2008年3月12日水曜日

哲学の登場

人は古くから「存在の問い」をもっていた。
世界はどうやって生じたのか、人間はなぜ生きているのか、死んだらどうなるのか、私とは一体何なのか。これら「存在の問い」は、人間が自己意識をもちはじめると同時に現われたと考えられる。

古代の人々はこれらの問いに、「神話」や「宗教」をもちいて答えようとした。
「神話」や「宗教」は、人間が大昔から「存在の不安」をもち、自己の生の全体をイメージして、それに一定のかたちを与えないではいられなかったことをよく語っている。

どんな「神話」も「世界の意味」を与えている。「神話」と「宗教」は、世界を説明する方法としては多くのメリットをもっている。「物語」はシンプルで誰にも理解でき、多くの人間が古い賢人の言葉を共に信頼することで権威づけられ、そのことで人々は「聖-俗」「善-悪」の秩序を共有し、そのことが安定した共同体の基礎となる。

しかし、どの文明においても、「宗教」のあとに「哲学」が現われる。「神話」や「宗教」の世界説明には、共同体の枠を超えられない、という大きな弱点がある。そこで「哲学」の世界説明が登場する。
「哲学」は「物語」を使わず、「概念」を使って論理的に世界を説明する。

「概念」はどんな文明にも存在するので、哲学の世界説明は共同体の限界を超え出て広がってゆくことができる。この方法によって、異なった説明体系を超え出て普遍的な説明を目指すことができる。

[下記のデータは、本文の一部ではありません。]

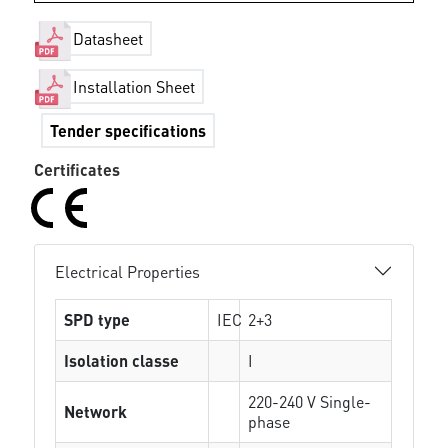
Datasheet
Installation Sheet
Tender specifications
Certificates
Electrical Properties
SPD type
IEC
2+3
Isolation classe
I
220-240 V Single-
Network
phase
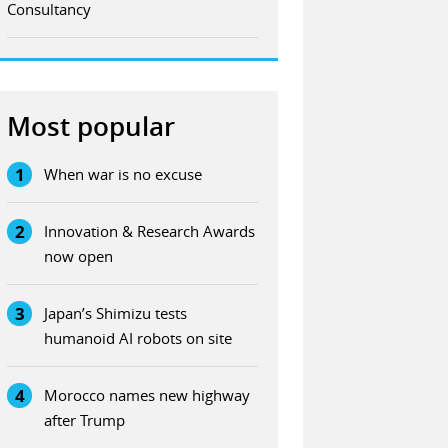
Consultancy
Most popular
1
When war is no excuse
2
Innovation & Research Awards
now open
3
Japan’s Shimizu tests
humanoid AI robots on site
4
Morocco names new highway
after Trump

「哲学」の世界説明の最大のメリットは、世界説明の普遍性を作り出すという点にある。

それは、共同体と宗教的な枠組みを超え出ることができ、より広範な人々がこの世界説明の言語ゲームに参加できるということでもある。哲学においては、世界説明の良し悪しを決定するのは、特定の宗教的政治的権威ではなく、一般民衆なのである。